**Task requirements**
1) In the passage on WIA funding, at what levels does the Adult formula set its hold harmless and stop gain constraints?
2) Decide whether each statement below agrees with the passage on WIA funding, answering yes or no and quoting the deciding words of the passage: (a) A state's eligibility for the funds under the excess unemployment factor depends on having at least 4.5 percent unemployment statewide. (b) The excess unemployment factor governs half of the Dislocated Worker funds. (c) The 2003 study found an instance in which funding fell in one year while dislocation activity rose by over 40 percent.
3) Write a continuation of the passage on WIA funding, starting where it stops.

START Given passage

Funding Allocation and Spending Information Do Not Reflect Program 
Structure: 

As states and localities have implemented WIA, they have been hampered 
by funding issues, including statutory funding formulas that are 
flawed. As a result, states' funding levels may not always be 
consistent with the actual demand for services. In previous work, we 
identified several issues associated with the current funding 
formulas.[Footnote 7] First, formula factors used to allocate funds are 
not aligned with the target populations for these programs.[Footnote 8] 
Second, allocations may not reflect current labor market conditions 
because there are time lags between when the data are collected and 
when the allocations become available to states. Third, the formula for 
the Dislocated Worker program is especially problematic, because it 
causes funding levels to suffer from excessive and unwarranted 
volatility unrelated to a state's actual layoff activity. Several 
aspects of the Dislocated Worker formula contribute to funding 
volatility and to the seeming lack of consistency between dislocation 
and funding. The excess unemployment factor has a threshold effect-- 
states may or may not qualify for the one-third of funds allocated 
under this factor in a given year, based on whether or not they meet 
the threshold condition of having at least 4.5 percent unemployment 
statewide. In a study we conducted in 2003, we compared dislocation 
activity and funding levels for several states. In one example, funding 
decreased in one year while dislocation activity increased by over 40 
percent (see fig. 3). This volatility could be mitigated by provisions 
such as "hold harmless" and "stop gain" constraints that limit changes 
in funding to within a particular range of each state's prior year 
allocation. The Adult formula includes such constraints, setting the 
hold harmless at 90 percent and the stop gain at 130 percent.[Footnote 
9] 

Figure 3: An Example of the Mismatch between Dislocated Worker Funding 
Allocation and Dislocation Activity--Massachusetts: 

[See PDF for image] 

Source: U.S. Department of Labor, Bureau of Labor Statistics and 
Employment and Training Administration.

END Given passage
START Study material

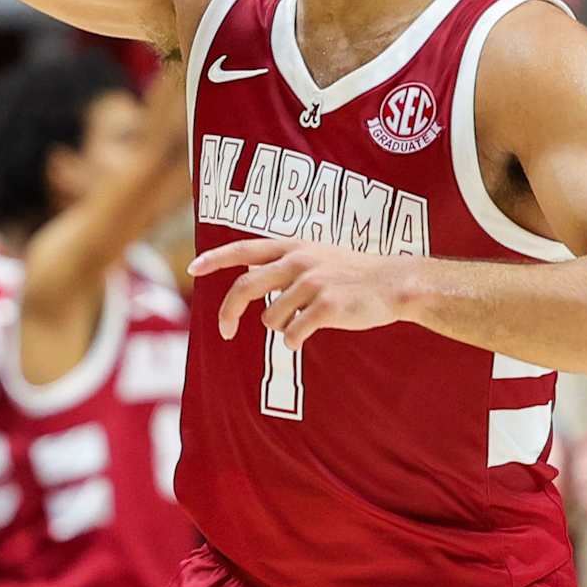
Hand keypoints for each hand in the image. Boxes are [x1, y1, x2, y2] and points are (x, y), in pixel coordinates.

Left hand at [189, 237, 417, 348]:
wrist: (395, 284)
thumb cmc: (354, 274)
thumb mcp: (318, 255)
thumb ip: (284, 261)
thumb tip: (250, 269)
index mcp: (293, 247)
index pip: (244, 249)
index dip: (215, 259)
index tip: (192, 269)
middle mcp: (298, 261)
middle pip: (245, 287)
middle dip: (228, 313)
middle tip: (224, 332)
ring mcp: (312, 283)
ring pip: (271, 319)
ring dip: (281, 328)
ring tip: (305, 321)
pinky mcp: (326, 307)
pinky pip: (292, 334)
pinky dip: (295, 339)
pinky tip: (310, 333)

END Study material

**Results**
1) The hold harmless is set at 90 percent and the stop gain at 130 percent.

2)
(a) Yes: "the threshold condition of having at least 4.5 percent unemployment statewide."
(b) No: "the one-third of funds allocated under this factor in a given year."
(c) Yes: "funding decreased in one year while dislocation activity increased by over 40 percent."

3)
[End of figure] 

In addition to issues related to funding allocation, the process used 
to determine states' available funds considers only expenditures and 
does not take into account the role of obligations in the current 
program structure. Our analysis of Labor's data from program year 2003 
and beyond indicates that states are spending their WIA funds within 
the authorized 3-year period. Nationwide, states spent over 66 percent 
of their program year 2003 WIA funds in the first year--an increase 
from the 55 percent since our 2002 report. In fact, almost all program 
funds allocated in program year 2003 were spent by states within 2 
years. By contrast, Labor's estimate of expenditure rates suggests that 
states are not spending their funds as quickly because the estimate is 
based on all funds states currently have available--from older funds 
carried in from prior program years to those only recently distributed. 
Moreover, many of the remaining funds carried over may have already 
been obligated--or committed through contracts for goods and services 
for which a payment has not yet been made. When we examined recent 
national data on the amount of WIA funds states are carrying in from 
previous program years, we found that, overall, the amount of carryover 
funds is decreasing--from $1.4 billion into program year 2003 to $1.1 
billion into program year 2005. One explanation for the decline may be 
that obligations are being converted to expenditures.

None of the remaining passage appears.